Exactly the lines from the beginning of the material to the line with "周南リハ訪問ステーション）" are to be repeated, both ends included.

> **TASK MATERIAL**:
==========

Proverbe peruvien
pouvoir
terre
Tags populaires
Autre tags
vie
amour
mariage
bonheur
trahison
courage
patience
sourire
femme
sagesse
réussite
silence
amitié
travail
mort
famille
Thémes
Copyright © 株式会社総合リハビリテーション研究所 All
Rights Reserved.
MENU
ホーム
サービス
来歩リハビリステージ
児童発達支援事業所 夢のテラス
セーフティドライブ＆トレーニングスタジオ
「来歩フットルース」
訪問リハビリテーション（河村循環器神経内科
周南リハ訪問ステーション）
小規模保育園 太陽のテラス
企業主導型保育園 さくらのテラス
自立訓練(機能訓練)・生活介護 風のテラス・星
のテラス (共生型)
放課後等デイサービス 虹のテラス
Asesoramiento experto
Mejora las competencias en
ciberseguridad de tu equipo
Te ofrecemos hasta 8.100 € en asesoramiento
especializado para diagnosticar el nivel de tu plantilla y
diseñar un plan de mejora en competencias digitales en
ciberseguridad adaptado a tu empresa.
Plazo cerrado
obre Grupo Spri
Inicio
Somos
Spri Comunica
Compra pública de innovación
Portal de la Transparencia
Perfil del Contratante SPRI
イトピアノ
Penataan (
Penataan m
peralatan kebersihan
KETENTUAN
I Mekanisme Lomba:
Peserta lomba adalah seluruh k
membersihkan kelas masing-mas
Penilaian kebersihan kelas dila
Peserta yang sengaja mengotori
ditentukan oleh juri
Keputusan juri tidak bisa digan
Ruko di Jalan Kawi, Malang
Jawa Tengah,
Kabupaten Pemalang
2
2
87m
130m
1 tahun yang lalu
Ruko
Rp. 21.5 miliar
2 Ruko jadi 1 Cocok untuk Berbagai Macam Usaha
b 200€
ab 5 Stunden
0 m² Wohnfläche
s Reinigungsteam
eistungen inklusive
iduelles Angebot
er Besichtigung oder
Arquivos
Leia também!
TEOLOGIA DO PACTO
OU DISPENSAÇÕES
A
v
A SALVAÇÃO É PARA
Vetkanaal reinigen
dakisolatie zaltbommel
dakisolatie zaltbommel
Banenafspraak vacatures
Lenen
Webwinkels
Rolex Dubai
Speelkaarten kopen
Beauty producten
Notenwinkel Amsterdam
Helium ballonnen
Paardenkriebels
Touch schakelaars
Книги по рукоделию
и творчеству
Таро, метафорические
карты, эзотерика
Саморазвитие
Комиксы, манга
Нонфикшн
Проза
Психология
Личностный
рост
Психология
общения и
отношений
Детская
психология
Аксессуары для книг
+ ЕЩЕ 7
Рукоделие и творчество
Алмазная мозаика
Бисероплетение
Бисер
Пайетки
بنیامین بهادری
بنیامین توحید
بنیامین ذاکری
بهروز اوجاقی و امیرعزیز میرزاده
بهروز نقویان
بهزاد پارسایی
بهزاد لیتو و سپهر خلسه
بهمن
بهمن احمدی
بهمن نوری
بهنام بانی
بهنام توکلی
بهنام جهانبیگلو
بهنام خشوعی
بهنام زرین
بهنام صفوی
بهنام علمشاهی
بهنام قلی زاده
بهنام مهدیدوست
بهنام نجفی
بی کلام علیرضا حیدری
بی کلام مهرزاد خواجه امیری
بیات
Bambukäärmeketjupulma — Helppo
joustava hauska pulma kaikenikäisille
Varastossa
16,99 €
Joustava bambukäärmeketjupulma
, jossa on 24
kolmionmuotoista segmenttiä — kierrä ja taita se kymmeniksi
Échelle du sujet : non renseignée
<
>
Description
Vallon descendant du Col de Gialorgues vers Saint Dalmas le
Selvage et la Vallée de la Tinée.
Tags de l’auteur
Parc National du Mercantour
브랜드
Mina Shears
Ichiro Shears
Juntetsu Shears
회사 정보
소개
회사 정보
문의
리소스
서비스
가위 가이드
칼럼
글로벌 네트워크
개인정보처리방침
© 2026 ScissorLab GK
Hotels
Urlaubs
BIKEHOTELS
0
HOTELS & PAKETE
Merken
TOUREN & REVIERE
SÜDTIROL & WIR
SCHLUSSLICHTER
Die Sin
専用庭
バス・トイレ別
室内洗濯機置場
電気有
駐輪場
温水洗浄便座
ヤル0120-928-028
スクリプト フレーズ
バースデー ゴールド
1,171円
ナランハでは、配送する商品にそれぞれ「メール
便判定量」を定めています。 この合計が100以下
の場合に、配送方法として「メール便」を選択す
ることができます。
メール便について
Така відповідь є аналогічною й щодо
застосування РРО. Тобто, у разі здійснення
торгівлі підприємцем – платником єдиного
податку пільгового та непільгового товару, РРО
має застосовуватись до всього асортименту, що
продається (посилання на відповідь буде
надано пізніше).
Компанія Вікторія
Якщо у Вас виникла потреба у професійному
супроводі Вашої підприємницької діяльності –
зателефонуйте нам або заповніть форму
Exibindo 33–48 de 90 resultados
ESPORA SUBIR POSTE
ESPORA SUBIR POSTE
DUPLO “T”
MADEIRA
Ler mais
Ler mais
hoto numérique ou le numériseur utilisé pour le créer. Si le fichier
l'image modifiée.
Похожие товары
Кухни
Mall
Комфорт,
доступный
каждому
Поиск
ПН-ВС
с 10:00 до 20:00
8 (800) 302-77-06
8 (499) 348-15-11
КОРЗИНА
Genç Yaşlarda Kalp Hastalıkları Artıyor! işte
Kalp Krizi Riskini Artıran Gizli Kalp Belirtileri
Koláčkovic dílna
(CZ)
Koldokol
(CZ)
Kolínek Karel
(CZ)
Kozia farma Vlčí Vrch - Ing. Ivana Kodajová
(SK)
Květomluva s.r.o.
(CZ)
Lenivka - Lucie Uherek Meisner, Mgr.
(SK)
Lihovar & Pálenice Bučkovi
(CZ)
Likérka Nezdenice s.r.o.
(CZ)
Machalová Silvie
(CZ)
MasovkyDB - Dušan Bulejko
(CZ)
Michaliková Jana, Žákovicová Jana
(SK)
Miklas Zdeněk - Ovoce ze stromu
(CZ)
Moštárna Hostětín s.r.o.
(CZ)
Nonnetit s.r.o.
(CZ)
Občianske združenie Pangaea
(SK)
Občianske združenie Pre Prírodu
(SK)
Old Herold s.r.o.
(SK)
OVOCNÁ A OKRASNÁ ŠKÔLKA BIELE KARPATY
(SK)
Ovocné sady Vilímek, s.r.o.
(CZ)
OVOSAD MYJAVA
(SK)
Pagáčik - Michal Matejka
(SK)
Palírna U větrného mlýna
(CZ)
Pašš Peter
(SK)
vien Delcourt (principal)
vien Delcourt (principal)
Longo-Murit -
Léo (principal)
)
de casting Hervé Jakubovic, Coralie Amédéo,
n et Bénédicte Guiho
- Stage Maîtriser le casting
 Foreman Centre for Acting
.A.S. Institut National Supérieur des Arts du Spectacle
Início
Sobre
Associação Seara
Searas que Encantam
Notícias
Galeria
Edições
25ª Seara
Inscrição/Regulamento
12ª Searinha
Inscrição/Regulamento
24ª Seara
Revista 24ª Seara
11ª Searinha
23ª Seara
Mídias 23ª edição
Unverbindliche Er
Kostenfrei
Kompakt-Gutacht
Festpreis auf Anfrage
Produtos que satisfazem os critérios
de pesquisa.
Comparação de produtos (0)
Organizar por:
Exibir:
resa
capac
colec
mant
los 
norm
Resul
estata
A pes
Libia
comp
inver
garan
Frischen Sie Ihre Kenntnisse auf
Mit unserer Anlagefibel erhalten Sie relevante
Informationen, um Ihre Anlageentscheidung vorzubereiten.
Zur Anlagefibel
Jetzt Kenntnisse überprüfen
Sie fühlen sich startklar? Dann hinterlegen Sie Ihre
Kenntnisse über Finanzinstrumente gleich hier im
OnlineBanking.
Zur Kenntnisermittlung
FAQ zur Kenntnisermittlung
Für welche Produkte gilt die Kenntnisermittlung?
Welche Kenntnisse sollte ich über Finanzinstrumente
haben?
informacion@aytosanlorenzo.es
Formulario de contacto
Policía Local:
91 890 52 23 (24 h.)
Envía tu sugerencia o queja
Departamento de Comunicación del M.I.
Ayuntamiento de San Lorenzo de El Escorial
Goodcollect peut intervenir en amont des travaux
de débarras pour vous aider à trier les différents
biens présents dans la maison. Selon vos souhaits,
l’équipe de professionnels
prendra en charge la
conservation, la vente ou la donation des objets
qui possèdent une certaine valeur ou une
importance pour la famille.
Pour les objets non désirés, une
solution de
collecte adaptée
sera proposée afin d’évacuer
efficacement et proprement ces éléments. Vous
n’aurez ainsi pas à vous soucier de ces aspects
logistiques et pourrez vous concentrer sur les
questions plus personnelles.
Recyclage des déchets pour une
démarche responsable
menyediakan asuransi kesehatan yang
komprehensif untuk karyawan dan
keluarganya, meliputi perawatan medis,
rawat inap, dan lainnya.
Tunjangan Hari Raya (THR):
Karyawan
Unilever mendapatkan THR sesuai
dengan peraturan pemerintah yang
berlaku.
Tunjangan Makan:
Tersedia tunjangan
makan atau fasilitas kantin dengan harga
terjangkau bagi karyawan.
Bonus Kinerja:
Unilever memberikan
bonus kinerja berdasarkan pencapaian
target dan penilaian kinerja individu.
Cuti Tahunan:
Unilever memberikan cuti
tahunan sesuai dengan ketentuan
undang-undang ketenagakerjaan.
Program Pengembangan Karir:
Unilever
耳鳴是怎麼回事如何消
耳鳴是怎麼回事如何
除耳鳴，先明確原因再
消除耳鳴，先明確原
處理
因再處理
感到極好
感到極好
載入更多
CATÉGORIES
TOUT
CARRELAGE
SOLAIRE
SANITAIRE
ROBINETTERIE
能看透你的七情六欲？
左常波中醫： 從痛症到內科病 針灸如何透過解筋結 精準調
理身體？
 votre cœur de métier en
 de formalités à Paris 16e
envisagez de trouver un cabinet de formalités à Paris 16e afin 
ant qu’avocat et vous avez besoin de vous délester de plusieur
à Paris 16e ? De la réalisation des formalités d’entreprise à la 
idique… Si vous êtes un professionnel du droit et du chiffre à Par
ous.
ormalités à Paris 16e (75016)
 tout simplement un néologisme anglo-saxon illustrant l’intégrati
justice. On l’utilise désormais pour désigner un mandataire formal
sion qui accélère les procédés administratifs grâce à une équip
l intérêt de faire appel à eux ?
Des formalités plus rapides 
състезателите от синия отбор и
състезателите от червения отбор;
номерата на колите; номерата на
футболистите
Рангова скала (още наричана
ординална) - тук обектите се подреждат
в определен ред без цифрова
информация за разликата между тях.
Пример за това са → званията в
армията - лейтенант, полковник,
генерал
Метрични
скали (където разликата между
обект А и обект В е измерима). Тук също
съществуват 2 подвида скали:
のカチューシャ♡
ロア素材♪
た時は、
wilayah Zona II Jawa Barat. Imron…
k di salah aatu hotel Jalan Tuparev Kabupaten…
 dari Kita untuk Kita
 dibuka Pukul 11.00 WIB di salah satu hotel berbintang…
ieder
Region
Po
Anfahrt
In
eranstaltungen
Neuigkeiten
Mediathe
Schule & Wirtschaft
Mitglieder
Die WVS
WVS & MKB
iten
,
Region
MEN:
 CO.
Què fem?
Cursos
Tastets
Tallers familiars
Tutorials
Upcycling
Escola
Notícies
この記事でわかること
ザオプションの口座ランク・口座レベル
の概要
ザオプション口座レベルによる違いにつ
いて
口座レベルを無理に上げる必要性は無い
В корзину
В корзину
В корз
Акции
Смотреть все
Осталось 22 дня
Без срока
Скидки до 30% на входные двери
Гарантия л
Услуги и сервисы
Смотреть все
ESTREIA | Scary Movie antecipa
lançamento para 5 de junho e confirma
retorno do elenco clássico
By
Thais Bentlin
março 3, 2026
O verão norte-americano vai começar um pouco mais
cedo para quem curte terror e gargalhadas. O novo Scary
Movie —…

==========

> **REPLY**:
Proverbe peruvien
pouvoir
terre
Tags populaires
Autre tags
vie
amour
mariage
bonheur
trahison
courage
patience
sourire
femme
sagesse
réussite
silence
amitié
travail
mort
famille
Thémes
Copyright © 株式会社総合リハビリテーション研究所 All
Rights Reserved.
MENU
ホーム
サービス
来歩リハビリステージ
児童発達支援事業所 夢のテラス
セーフティドライブ＆トレーニングスタジオ
「来歩フットルース」
訪問リハビリテーション（河村循環器神経内科
周南リハ訪問ステーション）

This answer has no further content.